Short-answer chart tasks
········

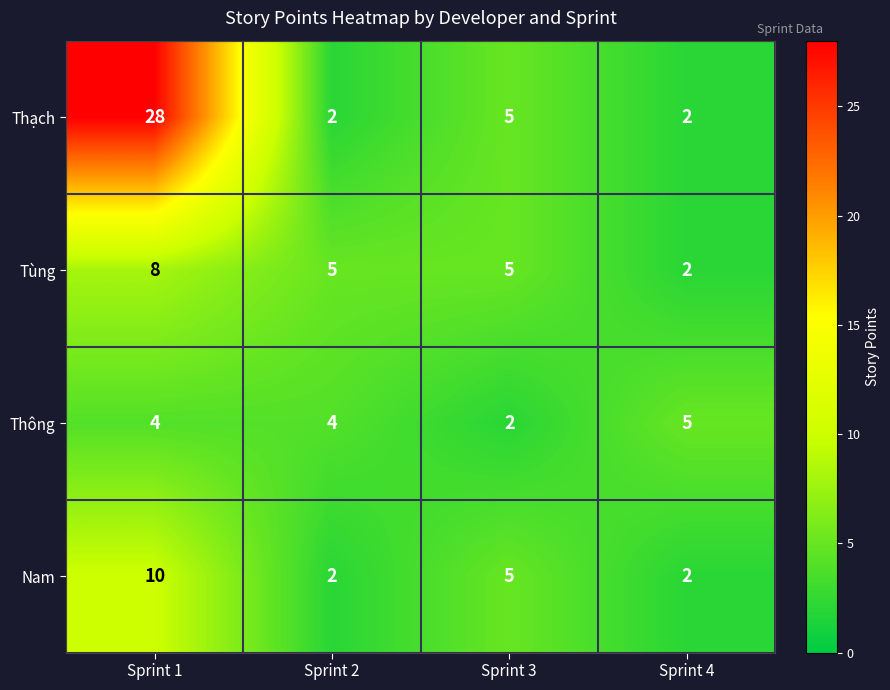

Reading right to left, extract all data points from this chart.

Thạch: 2	5	2	28
Tùng: 2	5	5	8
Thông: 5	2	4	4
Nam: 2	5	2	10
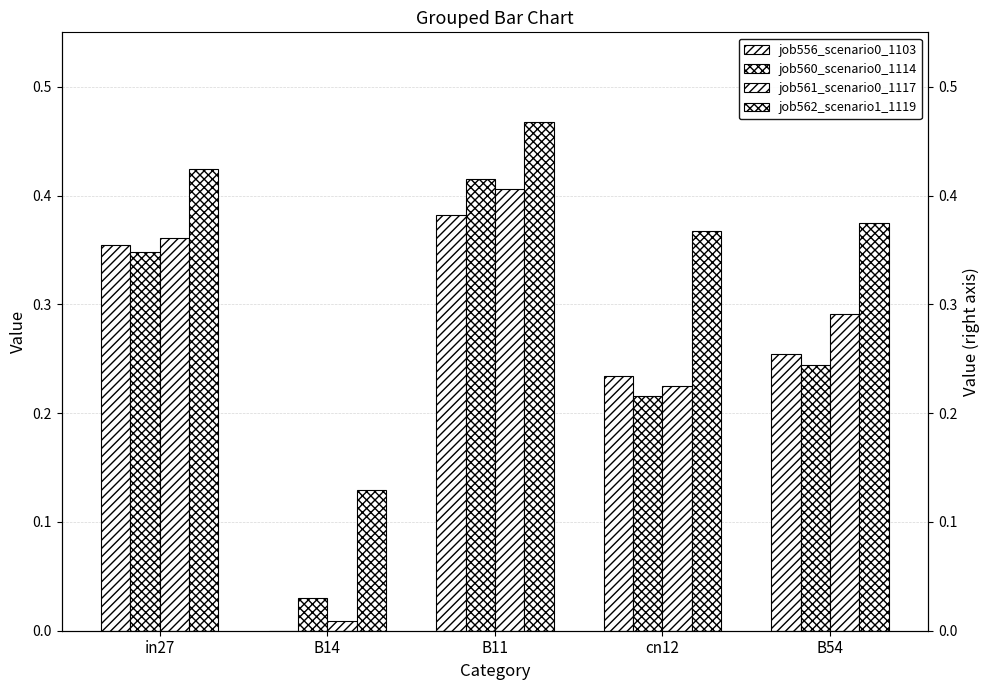

How many distinct data groups are displayed?

4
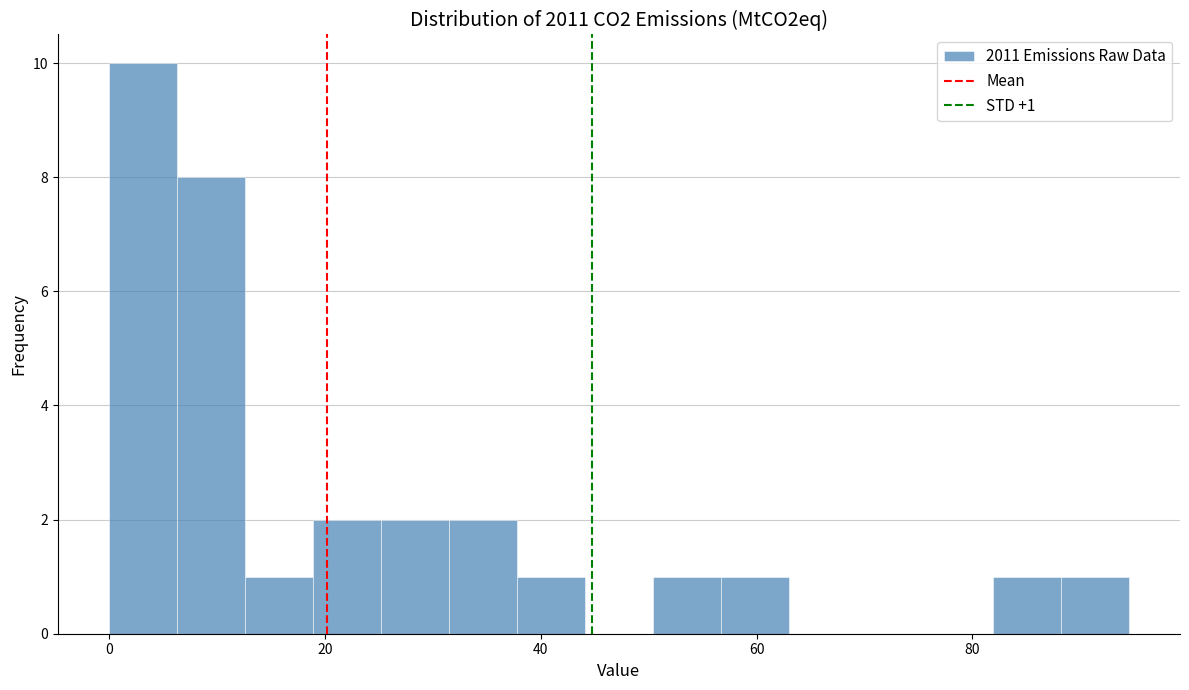

Around what value on the x-axis is the tallest bar? Give the approximate position of its centre, as read against the axis.

4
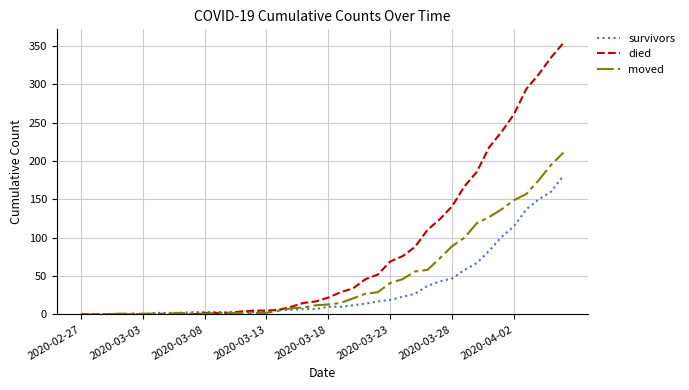

What is the maximum value for moved?

211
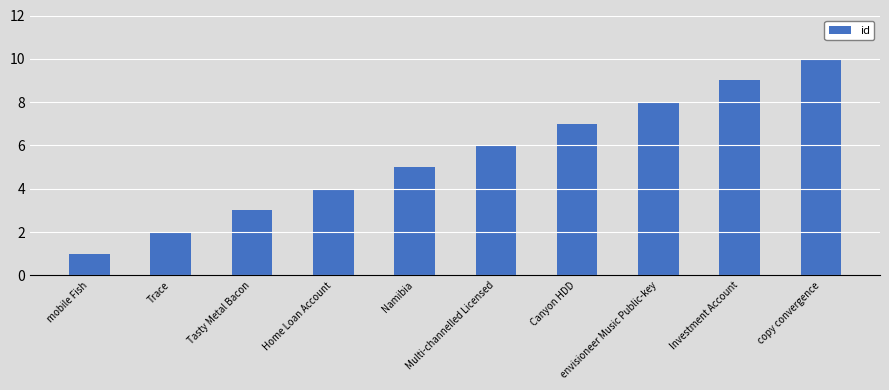

Rank the categories by value from highest to lowest.

copy convergence, Investment Account, envisioneer Music Public-key, Canyon HDD, Multi-channelled Licensed, Namibia, Home Loan Account, Tasty Metal Bacon, Trace, mobile Fish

········

- _Your goal_
Type out all the entries above word for word, but leave out the pictures.

- _Task answer_
Reading right to left, extract all data points from this chart.

Thạch: 2	5	2	28
Tùng: 2	5	5	8
Thông: 5	2	4	4
Nam: 2	5	2	10

How many distinct data groups are displayed?

4

Around what value on the x-axis is the tallest bar? Give the approximate position of its centre, as read against the axis.

4

What is the maximum value for moved?

211

Rank the categories by value from highest to lowest.

copy convergence, Investment Account, envisioneer Music Public-key, Canyon HDD, Multi-channelled Licensed, Namibia, Home Loan Account, Tasty Metal Bacon, Trace, mobile Fish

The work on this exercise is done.